Print out the entries below with no edits.

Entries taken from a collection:
━━━━━━━━━━━━━━━━━━━━
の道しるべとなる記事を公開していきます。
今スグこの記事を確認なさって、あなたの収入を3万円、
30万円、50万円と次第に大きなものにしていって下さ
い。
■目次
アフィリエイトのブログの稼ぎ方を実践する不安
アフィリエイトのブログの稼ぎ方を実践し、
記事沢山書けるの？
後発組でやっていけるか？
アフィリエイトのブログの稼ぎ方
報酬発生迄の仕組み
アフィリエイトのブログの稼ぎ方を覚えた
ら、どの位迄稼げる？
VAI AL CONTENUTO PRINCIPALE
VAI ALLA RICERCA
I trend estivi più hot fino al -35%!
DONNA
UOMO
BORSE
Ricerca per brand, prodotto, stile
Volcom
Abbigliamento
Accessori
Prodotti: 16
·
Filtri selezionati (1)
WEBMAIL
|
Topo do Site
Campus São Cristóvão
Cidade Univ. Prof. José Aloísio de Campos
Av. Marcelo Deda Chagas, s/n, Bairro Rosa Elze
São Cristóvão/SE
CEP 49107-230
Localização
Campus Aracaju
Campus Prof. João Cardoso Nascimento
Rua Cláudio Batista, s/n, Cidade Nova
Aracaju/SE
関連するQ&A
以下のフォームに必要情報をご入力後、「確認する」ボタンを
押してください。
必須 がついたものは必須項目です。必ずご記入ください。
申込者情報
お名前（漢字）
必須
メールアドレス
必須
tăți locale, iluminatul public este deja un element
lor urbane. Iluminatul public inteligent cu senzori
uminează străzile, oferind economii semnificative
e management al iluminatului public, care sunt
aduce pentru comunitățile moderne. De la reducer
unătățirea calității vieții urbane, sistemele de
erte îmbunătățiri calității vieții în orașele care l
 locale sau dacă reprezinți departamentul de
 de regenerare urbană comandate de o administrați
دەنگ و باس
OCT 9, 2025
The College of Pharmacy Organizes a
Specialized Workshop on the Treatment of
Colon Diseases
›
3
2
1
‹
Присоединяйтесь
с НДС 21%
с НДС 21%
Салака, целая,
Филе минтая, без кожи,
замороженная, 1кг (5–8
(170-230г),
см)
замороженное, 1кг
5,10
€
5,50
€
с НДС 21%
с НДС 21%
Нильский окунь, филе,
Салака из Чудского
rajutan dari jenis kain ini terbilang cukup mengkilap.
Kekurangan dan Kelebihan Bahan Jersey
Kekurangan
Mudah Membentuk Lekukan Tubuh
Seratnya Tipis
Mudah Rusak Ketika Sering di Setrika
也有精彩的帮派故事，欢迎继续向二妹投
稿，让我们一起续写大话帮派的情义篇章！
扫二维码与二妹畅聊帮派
━━━━━━━━━━━━━━━━━━━━
» **ANSWER TO THIS EXERCISE**
の道しるべとなる記事を公開していきます。
今スグこの記事を確認なさって、あなたの収入を3万円、
30万円、50万円と次第に大きなものにしていって下さ
い。
■目次
アフィリエイトのブログの稼ぎ方を実践する不安
アフィリエイトのブログの稼ぎ方を実践し、
記事沢山書けるの？
後発組でやっていけるか？
アフィリエイトのブログの稼ぎ方
報酬発生迄の仕組み
アフィリエイトのブログの稼ぎ方を覚えた
ら、どの位迄稼げる？
VAI AL CONTENUTO PRINCIPALE
VAI ALLA RICERCA
I trend estivi più hot fino al -35%!
DONNA
UOMO
BORSE
Ricerca per brand, prodotto, stile
Volcom
Abbigliamento
Accessori
Prodotti: 16
·
Filtri selezionati (1)
WEBMAIL
|
Topo do Site
Campus São Cristóvão
Cidade Univ. Prof. José Aloísio de Campos
Av. Marcelo Deda Chagas, s/n, Bairro Rosa Elze
São Cristóvão/SE
CEP 49107-230
Localização
Campus Aracaju
Campus Prof. João Cardoso Nascimento
Rua Cláudio Batista, s/n, Cidade Nova
Aracaju/SE
関連するQ&A
以下のフォームに必要情報をご入力後、「確認する」ボタンを
押してください。
必須 がついたものは必須項目です。必ずご記入ください。
申込者情報
お名前（漢字）
必須
メールアドレス
必須
tăți locale, iluminatul public este deja un element
lor urbane. Iluminatul public inteligent cu senzori
uminează străzile, oferind economii semnificative
e management al iluminatului public, care sunt
aduce pentru comunitățile moderne. De la reducer
unătățirea calității vieții urbane, sistemele de
erte îmbunătățiri calității vieții în orașele care l
 locale sau dacă reprezinți departamentul de
 de regenerare urbană comandate de o administrați
دەنگ و باس
OCT 9, 2025
The College of Pharmacy Organizes a
Specialized Workshop on the Treatment of
Colon Diseases
›
3
2
1
‹
Присоединяйтесь
с НДС 21%
с НДС 21%
Салака, целая,
Филе минтая, без кожи,
замороженная, 1кг (5–8
(170-230г),
см)
замороженное, 1кг
5,10
€
5,50
€
с НДС 21%
с НДС 21%
Нильский окунь, филе,
Салака из Чудского
rajutan dari jenis kain ini terbilang cukup mengkilap.
Kekurangan dan Kelebihan Bahan Jersey
Kekurangan
Mudah Membentuk Lekukan Tubuh
Seratnya Tipis
Mudah Rusak Ketika Sering di Setrika
也有精彩的帮派故事，欢迎继续向二妹投
稿，让我们一起续写大话帮派的情义篇章！
扫二维码与二妹畅聊帮派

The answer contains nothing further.